The use of shunts in carotid surgery remains contentious and there is significant variation in practice globally. Selective, routine and no shunt approaches all have staunch supporters. A Cochrane review published in 2014[34] involving 1270 procedures and a retrospective study of 28,475 procedures[35] both concluded that there was insufficient robust evidence to support the use of routine, selective shunting or no shunt policies to reduce stroke risk. The absence of significant purine rises in the GA cohort, compared with the previous LA cohort may indicate that the decrease in cerebral metabolic rate afforded by general anaesthetic agents gives an element of cerebro-protection against clamp-induced cerebral hypoperfusion ischaemia. Therefore, in a proportion of cases, the perceived protection offered by shunting may be unnecessary. A larger study is needed to assess purine nucleoside changes only in patients with evidence of significant cerebral ischaemia intraoperatively and the effects of shunt insertion.
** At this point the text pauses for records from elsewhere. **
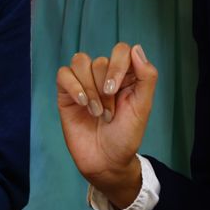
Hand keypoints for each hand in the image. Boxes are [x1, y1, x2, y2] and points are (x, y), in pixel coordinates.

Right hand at [57, 43, 156, 205]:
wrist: (106, 161)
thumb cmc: (126, 136)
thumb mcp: (143, 107)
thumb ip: (146, 77)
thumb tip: (136, 49)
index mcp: (125, 76)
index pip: (121, 51)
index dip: (117, 66)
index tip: (115, 90)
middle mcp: (104, 76)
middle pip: (100, 61)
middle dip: (104, 90)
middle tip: (108, 114)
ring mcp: (83, 83)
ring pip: (80, 62)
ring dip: (89, 89)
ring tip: (95, 112)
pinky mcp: (66, 93)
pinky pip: (63, 74)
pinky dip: (73, 86)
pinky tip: (81, 104)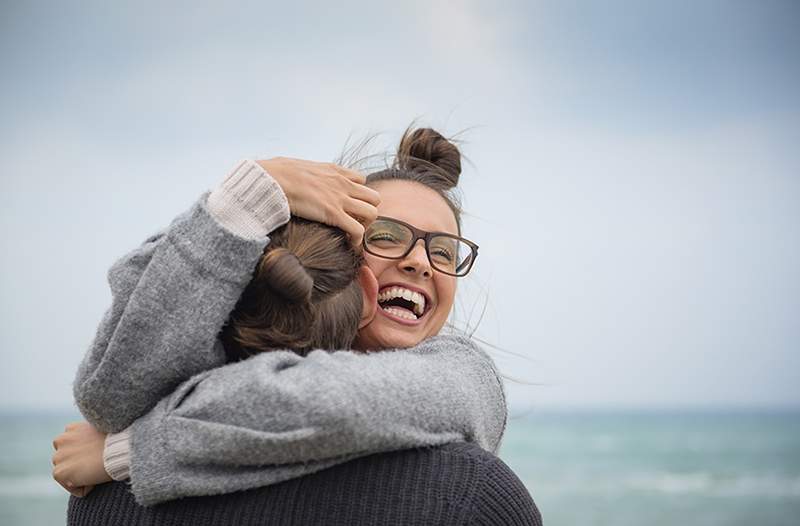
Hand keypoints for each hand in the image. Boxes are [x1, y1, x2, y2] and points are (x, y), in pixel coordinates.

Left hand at [52, 421, 111, 496]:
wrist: (118, 449)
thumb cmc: (119, 442)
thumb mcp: (102, 432)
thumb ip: (90, 438)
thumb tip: (92, 451)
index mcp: (72, 428)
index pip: (70, 447)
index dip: (85, 455)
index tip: (98, 456)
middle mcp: (61, 440)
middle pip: (66, 461)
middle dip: (79, 465)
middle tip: (97, 465)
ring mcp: (58, 457)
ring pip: (67, 474)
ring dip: (80, 476)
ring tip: (97, 471)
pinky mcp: (60, 472)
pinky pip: (71, 486)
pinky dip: (84, 487)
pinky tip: (96, 478)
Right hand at [256, 157, 380, 245]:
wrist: (271, 179)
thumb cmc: (277, 174)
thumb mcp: (299, 166)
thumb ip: (307, 174)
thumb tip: (296, 177)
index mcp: (334, 171)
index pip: (361, 180)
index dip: (358, 195)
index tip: (349, 206)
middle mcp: (343, 183)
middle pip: (374, 197)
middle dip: (368, 211)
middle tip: (355, 222)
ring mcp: (340, 198)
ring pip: (372, 213)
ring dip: (366, 225)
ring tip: (353, 233)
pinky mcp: (334, 214)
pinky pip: (358, 230)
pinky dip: (357, 239)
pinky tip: (349, 243)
This study has a number of limitations. First, this study is a small proof-of-concept study, with a number of demographic differences between the GA and LA cohorts. This is likely due to the relatively small numbers of patients in each group, especially the LA cohort. As medical conditions affecting purine production were excluded, the range of comorbidity identified would not have confounded the primary outcome of this study. Second, shunting remained at surgeons’ discretion and therefore varied between surgeons; in addition, determination of the need for shunting varied between surgeons and between the recruiting sites. This potentially serves to confound changes in purine nucleosides as it would be expected that shunt insertion would attenuate ischaemic purine nucleoside production as cerebral flow is maintained. This is demonstrated in the results obtained in patients requiring shunt insertion in the previously published LA study. Given rises in purine nucleosides in the LA cohort were appreciated prior to neurological symptoms, it was not deemed appropriate to require surgeons to deviate from their preferred mechanisms of cerebro-protection. A lack of appreciable purine rise in conjunction with no perioperative neurological events could be interpreted as appropriate prophylactic shunt insertion based on existing selection mechanisms. Third, anaesthetic choice was again not standardised. The aim of this study was not to compare the choice of anaesthetic agent against intraoperative neurological disturbance and the potential significance of anaesthetic choice became apparent during the study period. Future work around purine nucleosides should seek to standardise anaesthetic regimens to avoid this as a potential confounder.

Conclusion

While this small study does not demonstrate conclusive evidence that purine nucleosides can be used as a marker of cerebral ischaemia, the comparisons to the LA study offer information about the differences in cerebral ATP metabolism between LA and GA. We hypothesise that the lack of a rise in purine nucleosides in GA CEA may be caused by a decrease in cerebral metabolic rate and loss of metabolic rate-blood flow coupling caused by general anaesthetic agents.